How to Spy on Your Child Online
Why you should monitor kids' computer and cell phone use, and when you shouldn't
PCs and Macs have parental controls built into their operating systems, and each of their newest systems (Windows Vista and Mac's Leopard) offers parents more control than ever, says Ismael Matos of Geek Squad, a technology-support company. If you're considering upgrading your operating system, that switch might save you the cost of additional monitoring software.
To use your computer's controls, first set up individual user accounts for each of your kids. Check your computer's user guide if you're not sure how to do this.
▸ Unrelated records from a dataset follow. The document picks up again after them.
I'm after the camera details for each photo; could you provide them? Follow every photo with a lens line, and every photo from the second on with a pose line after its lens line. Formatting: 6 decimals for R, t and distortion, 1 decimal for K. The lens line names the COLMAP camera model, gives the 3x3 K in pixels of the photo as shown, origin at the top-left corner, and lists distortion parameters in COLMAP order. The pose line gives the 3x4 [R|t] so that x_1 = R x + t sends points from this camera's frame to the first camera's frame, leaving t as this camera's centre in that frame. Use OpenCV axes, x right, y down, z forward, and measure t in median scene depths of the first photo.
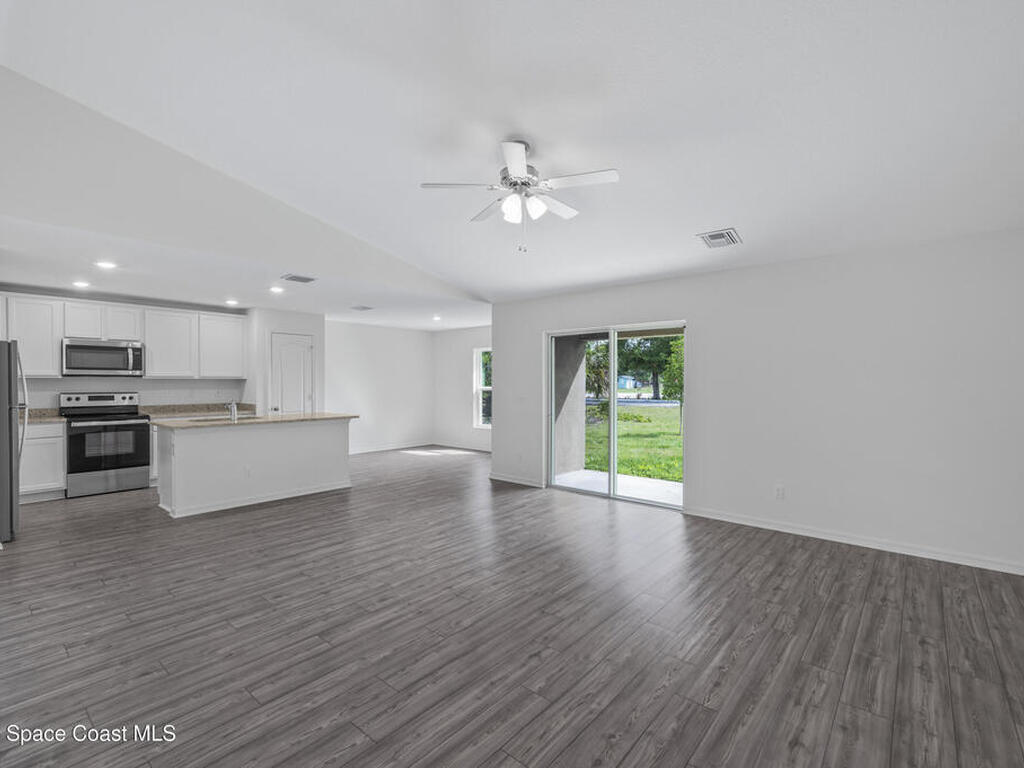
lens RADIAL K [[480.8, 0, 510.5], [0, 480.8, 381.9], [0, 0, 1]] dist [-0.005370, 0.000565]
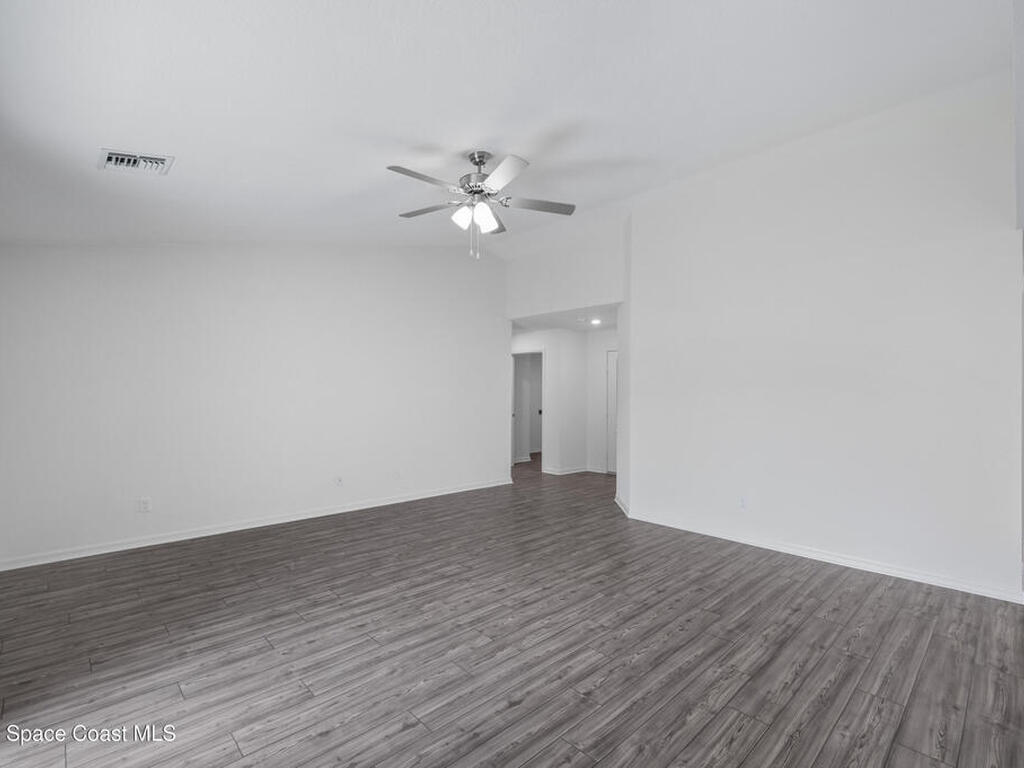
lens RADIAL K [[480.8, 0, 508.7], [0, 480.8, 383.5], [0, 0, 1]] dist [-0.005370, 0.000565]
pose [[-0.994188, -0.006544, 0.107456, -0.168462], [-0.008880, 0.999734, -0.021270, 0.001748], [-0.107288, -0.022100, -0.993982, 2.213749]]
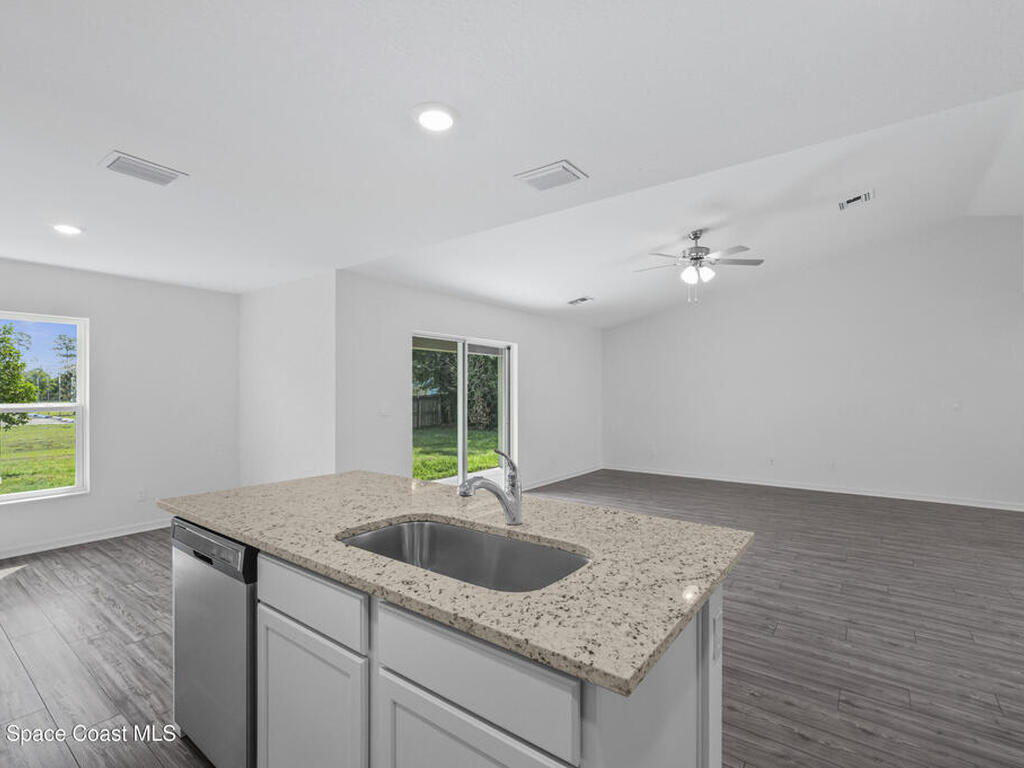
lens RADIAL K [[480.8, 0, 513.0], [0, 480.8, 389.0], [0, 0, 1]] dist [-0.005370, 0.000565]
pose [[-0.067197, 0.003431, 0.997734, -1.589714], [0.002170, 0.999992, -0.003292, -0.006654], [-0.997737, 0.001944, -0.067204, 1.857655]]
Mac users: Next, choose System Preferences on the Apple menu, and click on Accounts. For each child's account, click on Parental Controls and you'll be given a list of categories (Mail, Safari, etc.) that you can restrict or monitor.
If you're running Leopard, Matos says, you can record IM conversations and designate with whom the child can talk via e-mail or iChat, among other things. You can also limit screen time. For instance, you can set the computer to automatically log your kids out at 8 p.m.
Windows users: The parental controls are accessed through the Control Panel. Look for User Accounts and Family Safety Control Panel. With Windows Vista, you'll be given choices about web restrictions and also have the option of receiving reports on your child's use of the computer. You can designate certain hours off-limits and block objectionable video games and programs.
No matter which system you have, most browsers (Safari, Firefox, etc.) have an automatic history log that shows which sites have been visited. Check your user manual to learn how to check the history, if you're not familiar with it. Make sure to check all the browsers on your computer if you have more than one. And be warned: Kids can learn how to delete the history to cover their tracks, so ask questions if you discover that the history was cleared by someone other than you.
Need more help? Both Apple (Macs) and Microsoft (Windows) have online tutorials and detailed info on their websites -- just Google "parental controls" and "Apple" or "Microsoft" to find them. Mac users can also make an appointment at an Apple store if there's one nearby. Or you can call 800-Geek-Squad for a phone consultation or to schedule a visit (it's pricey, though -- home visits start at $99).
With most issues of safety -- climbing a tree, riding a bike, crossing the street -- we progressively give kids more freedom. But in the digital world, new and different risks come up as they grow. Your instinct might be to back off as they approach the tween years, but that's when to get even more involved. And when they hit you with that tried-and-true "but all my friends are doing it" cry, compare notes with other parents; you'll probably find out that most are just as concerned (plus, you'll see which ones let their kids have unrestricted Internet access!).
Keep in mind that any protection you give your kids will, of course, be incomplete. The world is out there in all its beauty and ugliness, and some of that will come through the modem no matter what. Just don't throw up your hands and give up. Says Cynthia Edwards, Ph.D., a professor of psychology at Meredith College in Raleigh, NC: "Start the conversation early, and keep the conversation going."